There was one strike after another, the dock workers in Marseille refused to unload ships, the employees in the refineries stopped working, the truckers threatened to block major roadways, the high-school students, mobilized and enflamed by the left, were getting involved (to protest a reform designed to ensure that they will some day be able to retire)... it was all terribly messy. The whole thing struck me as deeply undemocratic. We have a legally elected government that proposed an unpopular but necessary change, and we have an opposition that was trying to cripple the country in an attempt to blackmail the government into withdrawing this needed and overdue reform. Opponents even tried to destroy the career and reputation of Eric Woerth, the minister of Labor, Solidarity, and Civil Service, the man responsible for the retirement reform. They linked him to a huge scandal involving illegal campaign funds. Not a single proof was put on the table; the whole thing was conducted in the best swiftboating tradition. Had Mr. Woerth resigned over this, it would in all likelihood have derailed the retirement reform, but he hung on, and so the laws were passed. From that moment on, the attacks stopped immediately. Note that I am not at all saying that this proves that Mr. Woerth is innocent of the charges levied against him; what it does show is the motivation of those who sought to discredit him: if you cannot win on issue and substance, find some real or imaginary dirt that may do the trick.

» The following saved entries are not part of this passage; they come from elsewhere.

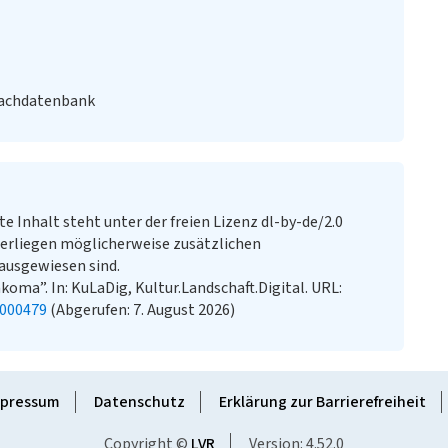
Fachdatenbank
te Inhalt steht unter der freien Lizenz dl-by-de/2.0
erliegen möglicherweise zusätzlichen
ausgewiesen sind.
koma”. In: KuLaDig, Kultur.Landschaft.Digital. URL:
2000479
(Abgerufen: 7. August 2026)
pressum
Datenschutz
Erklärung zur Barrierefreiheit
Copyright ©
LVR
Version: 4.52.0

What does the left propose in the area of retirement? Not much. It's the same old mantra: tax the banks, tax the major corporations, tax the rich. It's a bit simplistic as well as eminently counter-productive because the French workforce is not very competitive as it is. French labor law, aggressive unions, and constant strikes are not apt to make big business want to invest in France. Consequently, many jobs have already been lost because companies have gone elsewhere. What the socialists don't appear to realize is that with every new demand that is made of those who provide the jobs, the risk of losing those jobs increases, and the fewer people are employed, the harder it is to fund things like retirement. It's not exactly rocket science.

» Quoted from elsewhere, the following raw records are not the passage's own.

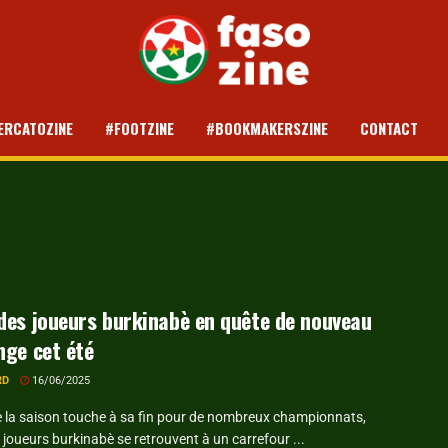
ERCATOZINE
#FOOTZINE
#BOOKMAKERSZINE
CONTACT
des joueurs burkinabè en quête de nouveau
nge cet été
RD
16/06/2025
e la saison touche à sa fin pour de nombreux championnats,
 joueurs burkinabè se retrouvent à un carrefour ...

So... I am torn, for while I believe the Sarkozy government needs to be watched carefully because it would be easy for them to go overboard, it's refreshing to see a government put the interest of the country above its desire to be reelected. I find myself grudgingly obliged to applaud and even admire the government's willingness to tackle extremely unpopular issues just because it needs to be done. Naturally, I wonder whether this is just a case of the old saw that when one is young, one votes left with one's heart whereas once one gets old, one votes right with one's head. The fact remains that if the 2012 French presidential election were held today, my vote would undoubtedly go to Sarkozy's party. It's actually something I worry about. On the other hand, having a direction, even if it is not one's preferred one, is probably better than to drift aimlessly. Clearly, this is where the similarities end: while the Republicans definitely have an agenda, it's hard to see where the political left in France is going. The campaign for the 2012 presidential election is going to be interesting indeed.